▼▼▼

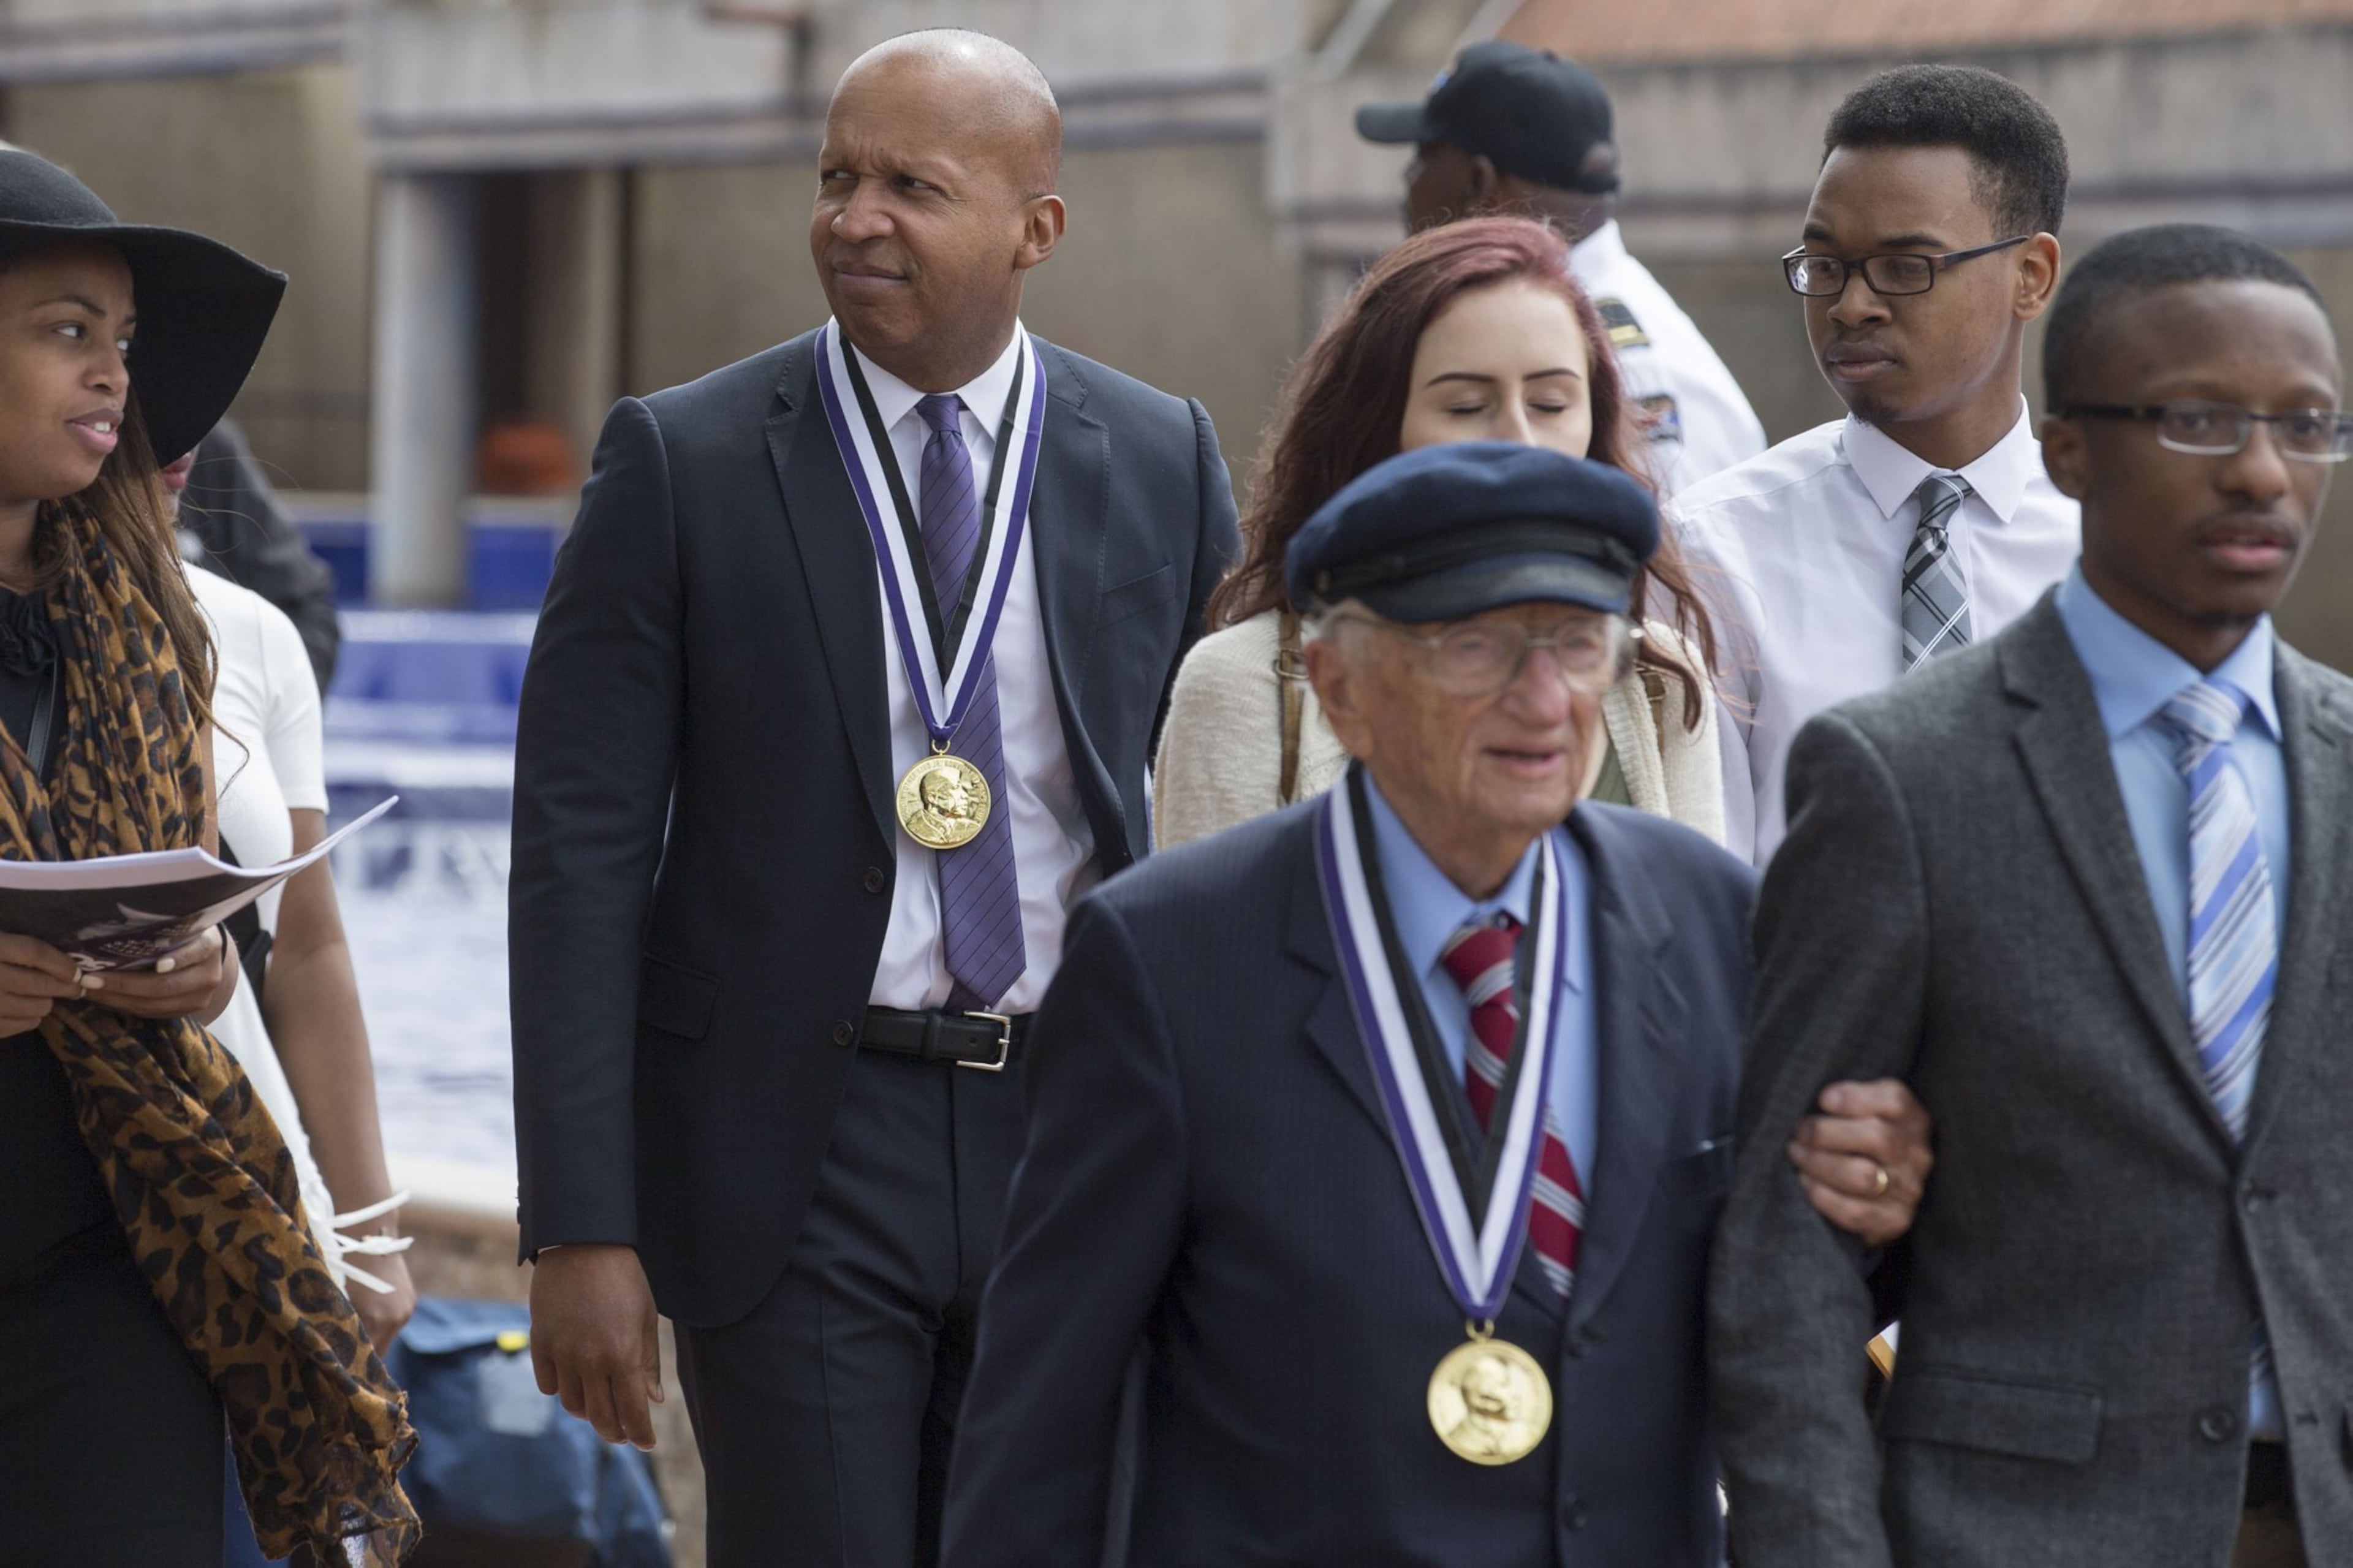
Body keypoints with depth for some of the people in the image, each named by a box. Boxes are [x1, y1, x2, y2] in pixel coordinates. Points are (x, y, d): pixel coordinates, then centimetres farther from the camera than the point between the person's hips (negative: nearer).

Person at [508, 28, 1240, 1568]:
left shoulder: (1166, 462, 4)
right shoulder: (684, 461, -3)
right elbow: (581, 853, -5)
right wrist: (580, 1230, -10)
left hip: (1084, 1137, 2)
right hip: (801, 1142, -2)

▲▲▲

:: Task to complete ::
Your task is to copy each line of the listing that holds the word "right".

:: Solution to the problem ::
right shoulder: (684, 461, -3)
right elbow: (581, 853, -5)
right wrist: (580, 1230, -10)
right hip: (801, 1142, -2)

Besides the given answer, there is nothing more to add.